ACTIVITY 1 – In the rows below, start at the line that contains "left hip: (465, 846, 0)" and stop after the line that contains "left hip: (651, 841, 2)". Set out those lines as a numbered list and leave out any blank lines.
─── READING PASSAGE ───
I can fix this for example with

Index: tree-ssa-loop-ivopts.c
===================================================================
--- tree-ssa-loop-ivopts.c      (revision 193887)
+++ tree-ssa-loop-ivopts.c      (working copy)
@@ -982,6 +982,9 @@ determine_biv_step (gimple phi)
   if (!simple_iv (loop, loop, name, &iv, true))
     return NULL_TREE;
 
+  if (!iv.no_overflow)
+    return NULL_TREE;
+
   return integer_zerop (iv.step) ? NULL_TREE : iv.step;
 }
 
but I'm not sure what invariants should hold for BIVs and if the overflow
check should happen in a different place instead.  Zdenek?
Comment 13 rakdver 2012-11-28 16:19:11 UTC
> now, but iv->no_overflow is false (and IVOPTs nowhere uses that flag ...).
> 
> I can fix this for example with
> 
> Index: tree-ssa-loop-ivopts.c
> ===================================================================
> --- tree-ssa-loop-ivopts.c      (revision 193887)
> +++ tree-ssa-loop-ivopts.c      (working copy)
> @@ -982,6 +982,9 @@ determine_biv_step (gimple phi)
>    if (!simple_iv (loop, loop, name, &iv, true))
>      return NULL_TREE;
> 
> +  if (!iv.no_overflow)
> +    return NULL_TREE;
> +
>    return integer_zerop (iv.step) ? NULL_TREE : iv.step;
>  }
> 
> but I'm not sure what invariants should hold for BIVs and if the overflow
> check should happen in a different place instead.  Zdenek?
─── RECORDS FOR THIS EXERCISE ───
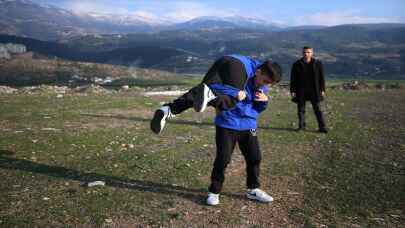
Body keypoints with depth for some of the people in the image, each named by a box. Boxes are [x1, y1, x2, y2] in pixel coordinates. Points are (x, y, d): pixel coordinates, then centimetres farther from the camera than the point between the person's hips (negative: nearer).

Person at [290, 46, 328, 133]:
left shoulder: (318, 64, 1)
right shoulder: (297, 64, 1)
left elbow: (321, 77, 4)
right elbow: (293, 79, 2)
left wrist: (322, 90, -1)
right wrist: (292, 90, -3)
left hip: (314, 91, -1)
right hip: (301, 92, 1)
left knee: (317, 109, 0)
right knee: (301, 109, 7)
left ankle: (322, 127, 4)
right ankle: (301, 126, 19)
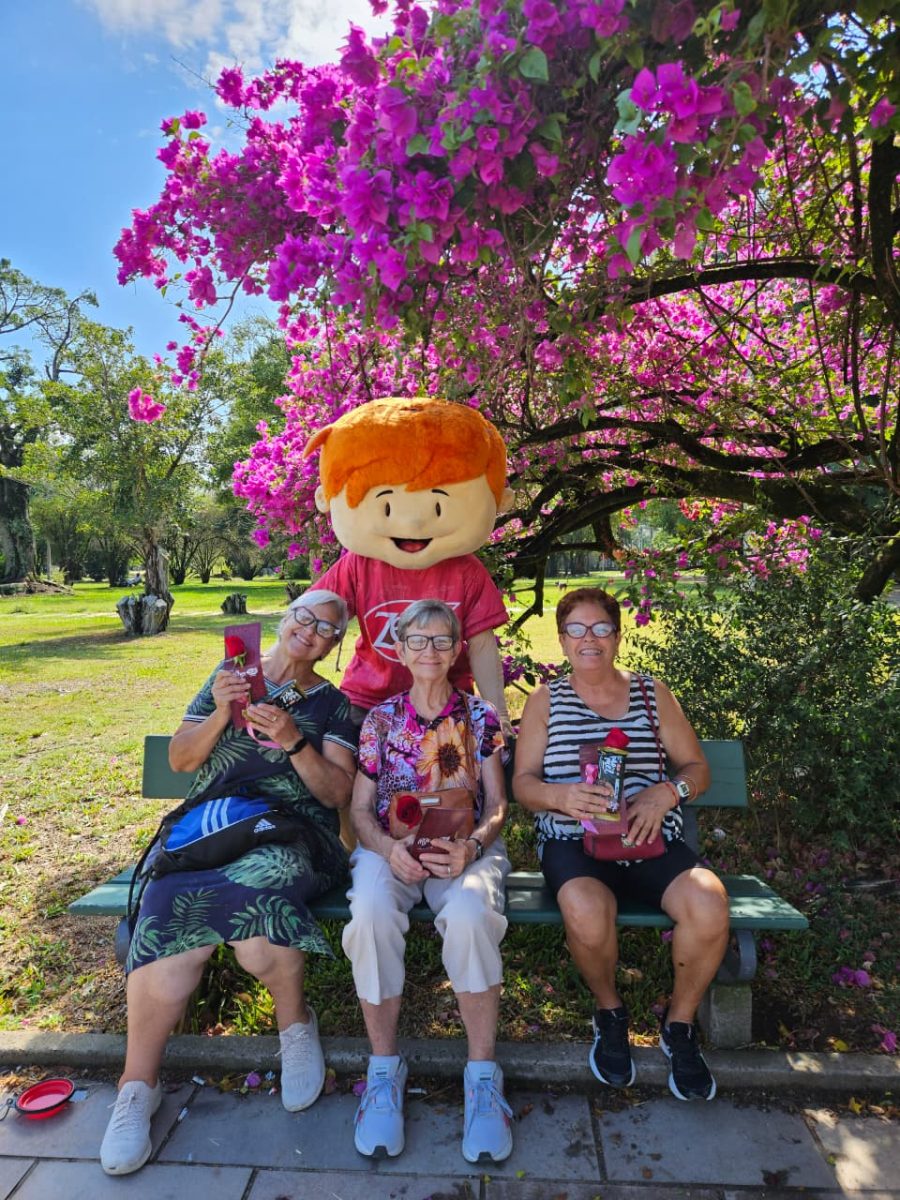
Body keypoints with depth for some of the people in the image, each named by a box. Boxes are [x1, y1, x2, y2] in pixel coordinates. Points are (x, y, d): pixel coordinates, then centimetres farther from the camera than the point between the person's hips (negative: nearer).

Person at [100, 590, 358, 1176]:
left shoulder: (332, 703, 11)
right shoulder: (230, 675, 16)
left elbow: (338, 793, 2)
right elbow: (179, 759, 11)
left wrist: (293, 741, -13)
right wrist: (222, 714, -7)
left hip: (291, 832, -1)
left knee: (259, 892, -35)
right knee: (172, 914, -29)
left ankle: (296, 1023, -4)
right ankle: (138, 1086, -8)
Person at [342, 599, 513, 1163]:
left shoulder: (480, 716, 7)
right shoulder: (381, 718, 9)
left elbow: (497, 806, 4)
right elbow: (361, 808, 6)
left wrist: (472, 845, -18)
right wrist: (388, 847, -16)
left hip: (465, 846, 0)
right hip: (390, 846, 1)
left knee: (471, 914, -35)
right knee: (371, 913, -33)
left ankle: (483, 1075, -13)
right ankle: (385, 1069, -10)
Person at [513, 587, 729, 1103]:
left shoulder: (653, 693, 12)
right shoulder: (545, 701, 9)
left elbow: (698, 769, 12)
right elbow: (523, 782, 4)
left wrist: (667, 792, -11)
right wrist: (561, 796, -19)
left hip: (651, 841, 2)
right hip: (574, 842, -1)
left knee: (709, 904, -28)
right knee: (587, 910, -34)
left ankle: (680, 1022, 5)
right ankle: (609, 1011, 3)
───
ACTIVITY 2 – Carry on the forum thread about the overflow check in determine_biv_step from the point where it stops.

TASK ANSWER 1 –
1. left hip: (465, 846, 0)
2. right hip: (390, 846, 1)
3. left knee: (471, 914, -35)
4. right knee: (371, 913, -33)
5. left ankle: (483, 1075, -13)
6. right ankle: (385, 1069, -10)
7. Person at [513, 587, 729, 1103]:
8. left shoulder: (653, 693, 12)
9. right shoulder: (545, 701, 9)
10. left elbow: (698, 769, 12)
11. right elbow: (523, 782, 4)
12. left wrist: (667, 792, -11)
13. right wrist: (561, 796, -19)
14. left hip: (651, 841, 2)

TASK ANSWER 2 –
Ivopts transformations are intended to work even with wrapping induction variables;
so this does not seem to be the right place to fix the problem.  I will have
to have a closer look to see what goes wrong.
Comment 14 Zdenek Dvorak 2012-12-10 18:19:07 UTC
This is a problem in rewrite_use_nonlinear_expr, which should leave the statement defining the biv untouched (as suggested in the comment at its beginning) but does not.  Investigating further...
Comment 15 Zdenek Dvorak 2012-12-11 18:19:40 UTC
Created attachment 28928 [details]
A proposed patch

This patch fixes the error (and also makes the code more clearly match what is described in the comments).  Long story: we try to avoid rewriting computations that define bivs, as that is usually unnecessary.  However, there is a special case where rewriting is still needed; e.g.,

loop
{
  tmp = biv + 1;
  use (tmp);
  biv = tmp + 1;   (*)
}

Ivopts may decide to eliminate the temporary variable tmp by expressing its use in some other way (based on a different biv, etc.).  So, if we did not rewrite (*), it would refer to a variable that is no longer defined.

And in this case, we used a wrong way of expressing the biv computation that may cause signed overflows.  The patch makes us instead to fall back to the general rewriting case, which does not have this problem.  Untested (beyond the single testcase + C-only bootstrap).
Comment 16 Richard Biener 2012-12-12 09:43:18 UTC
Thanks Zdenek - I'll give the patch further testing.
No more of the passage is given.